| Masigla v ELRAC, Inc. |
| 2017 NY Slip Op 51868(U) [58 Misc 3d 141(A)] |
| Decided on December 22, 2017 |
| Appellate Term, Second Department |
| Published by New York State Law Reporting Bureau pursuant to Judiciary Law § 431. |
| This opinion is uncorrected and will not be published in the printed Official Reports. |
The Rybak Firm, PLLC (Damin J. Toell, Esq.), for appellant. Carman, Callahan & Ingham, LLP (Joshua Copperman, Esq.), for respondent.
Appeal from an order of the Civil Court of the City of New York, Queens County (Mojgan Cohanim Lancman, J.), entered March 5, 2015. The order, insofar as appealed from, granted the branches of defendant's motion seeking summary judgment dismissing the third, fifth and seventh causes of action.

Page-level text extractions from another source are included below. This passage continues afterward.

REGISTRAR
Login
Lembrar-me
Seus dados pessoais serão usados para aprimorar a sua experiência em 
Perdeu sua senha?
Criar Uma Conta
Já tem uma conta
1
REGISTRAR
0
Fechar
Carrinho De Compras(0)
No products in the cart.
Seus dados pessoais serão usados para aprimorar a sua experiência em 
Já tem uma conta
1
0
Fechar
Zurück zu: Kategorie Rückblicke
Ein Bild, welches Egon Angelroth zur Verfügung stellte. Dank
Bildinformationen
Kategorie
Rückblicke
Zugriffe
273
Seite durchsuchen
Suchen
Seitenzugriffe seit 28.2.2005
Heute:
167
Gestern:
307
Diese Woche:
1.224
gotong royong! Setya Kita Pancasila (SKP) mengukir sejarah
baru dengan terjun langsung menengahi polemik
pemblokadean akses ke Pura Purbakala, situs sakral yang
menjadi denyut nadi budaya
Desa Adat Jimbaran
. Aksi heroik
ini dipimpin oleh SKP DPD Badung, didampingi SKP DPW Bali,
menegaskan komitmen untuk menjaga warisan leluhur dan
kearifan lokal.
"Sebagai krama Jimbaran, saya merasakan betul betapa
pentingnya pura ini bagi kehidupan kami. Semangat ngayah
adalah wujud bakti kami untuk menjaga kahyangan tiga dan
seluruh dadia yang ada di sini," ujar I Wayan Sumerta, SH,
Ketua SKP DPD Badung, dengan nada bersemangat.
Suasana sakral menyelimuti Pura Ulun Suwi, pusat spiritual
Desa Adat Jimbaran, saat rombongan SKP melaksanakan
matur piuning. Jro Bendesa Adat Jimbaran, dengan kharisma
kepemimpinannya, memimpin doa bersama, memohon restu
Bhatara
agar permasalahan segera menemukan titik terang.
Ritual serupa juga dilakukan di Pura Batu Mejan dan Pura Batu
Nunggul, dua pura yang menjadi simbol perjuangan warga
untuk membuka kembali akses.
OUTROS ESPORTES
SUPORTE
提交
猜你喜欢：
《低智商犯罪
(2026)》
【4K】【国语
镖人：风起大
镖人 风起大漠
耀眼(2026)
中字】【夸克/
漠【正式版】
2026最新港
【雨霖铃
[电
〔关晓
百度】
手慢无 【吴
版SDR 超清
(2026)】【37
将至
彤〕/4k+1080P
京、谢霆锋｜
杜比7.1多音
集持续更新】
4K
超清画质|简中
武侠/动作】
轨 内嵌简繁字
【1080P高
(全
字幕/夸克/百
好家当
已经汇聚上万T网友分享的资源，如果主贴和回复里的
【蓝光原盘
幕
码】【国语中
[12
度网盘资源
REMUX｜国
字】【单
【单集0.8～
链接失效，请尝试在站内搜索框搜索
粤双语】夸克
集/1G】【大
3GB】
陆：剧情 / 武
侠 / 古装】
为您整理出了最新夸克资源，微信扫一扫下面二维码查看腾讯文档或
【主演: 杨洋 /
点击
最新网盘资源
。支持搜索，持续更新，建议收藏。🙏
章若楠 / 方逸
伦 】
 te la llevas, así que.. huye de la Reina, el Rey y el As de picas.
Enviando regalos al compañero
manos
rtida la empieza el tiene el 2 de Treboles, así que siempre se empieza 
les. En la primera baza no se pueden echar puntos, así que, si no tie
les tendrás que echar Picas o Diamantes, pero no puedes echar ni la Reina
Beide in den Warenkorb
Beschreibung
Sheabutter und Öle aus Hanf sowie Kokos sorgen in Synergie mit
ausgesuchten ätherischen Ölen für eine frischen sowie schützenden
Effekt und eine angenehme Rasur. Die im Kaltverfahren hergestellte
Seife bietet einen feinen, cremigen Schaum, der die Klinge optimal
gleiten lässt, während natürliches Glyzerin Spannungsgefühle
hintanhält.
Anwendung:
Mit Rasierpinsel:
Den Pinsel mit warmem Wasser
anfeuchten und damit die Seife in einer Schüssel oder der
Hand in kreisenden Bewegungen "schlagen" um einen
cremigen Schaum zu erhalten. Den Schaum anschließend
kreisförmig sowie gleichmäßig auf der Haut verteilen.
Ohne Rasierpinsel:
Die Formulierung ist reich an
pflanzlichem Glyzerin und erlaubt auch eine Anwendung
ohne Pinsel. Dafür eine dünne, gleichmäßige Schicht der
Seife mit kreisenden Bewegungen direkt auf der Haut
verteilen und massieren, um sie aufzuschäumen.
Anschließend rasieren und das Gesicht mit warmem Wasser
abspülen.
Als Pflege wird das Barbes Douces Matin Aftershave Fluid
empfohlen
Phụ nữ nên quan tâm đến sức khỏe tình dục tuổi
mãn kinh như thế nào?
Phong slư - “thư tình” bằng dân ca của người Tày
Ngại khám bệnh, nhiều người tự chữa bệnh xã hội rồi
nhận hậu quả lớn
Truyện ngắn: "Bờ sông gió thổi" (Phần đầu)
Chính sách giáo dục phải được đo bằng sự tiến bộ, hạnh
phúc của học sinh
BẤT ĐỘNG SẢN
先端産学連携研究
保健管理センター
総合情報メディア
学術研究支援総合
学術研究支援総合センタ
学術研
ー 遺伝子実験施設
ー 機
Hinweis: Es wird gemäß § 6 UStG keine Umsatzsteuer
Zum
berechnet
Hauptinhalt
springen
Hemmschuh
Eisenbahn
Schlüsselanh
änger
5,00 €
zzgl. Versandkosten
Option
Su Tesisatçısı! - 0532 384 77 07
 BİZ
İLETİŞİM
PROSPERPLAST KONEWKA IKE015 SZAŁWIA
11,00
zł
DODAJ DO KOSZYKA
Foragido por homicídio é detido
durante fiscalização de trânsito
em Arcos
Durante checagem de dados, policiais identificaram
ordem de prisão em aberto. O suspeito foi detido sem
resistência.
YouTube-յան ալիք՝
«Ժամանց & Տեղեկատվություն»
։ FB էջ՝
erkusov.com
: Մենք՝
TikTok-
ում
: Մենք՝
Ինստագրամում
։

ORDERED that the order, insofar as appealed from, is affirmed, with $25 costs.
In this action by a provider to recover assigned first-party no-fault benefits, plaintiff appeals from so much of an order of the Civil Court as granted the branches of defendant's motion seeking summary judgment dismissing the third, fifth and seventh causes of action.
Contrary to plaintiff's sole contention on appeal, the proof submitted by defendant in support of its motion was sufficient to give rise to a presumption that the denial of claims forms had been timely mailed (see St. Vincent's Hosp. of Richmond v Government Empls. Ins. Co., 50 AD3d 1123 [2008]).
Accordingly, the order, insofar as appealed from, is affirmed.
PESCE, P.J., ALIOTTA and SOLOMON, JJ., concur.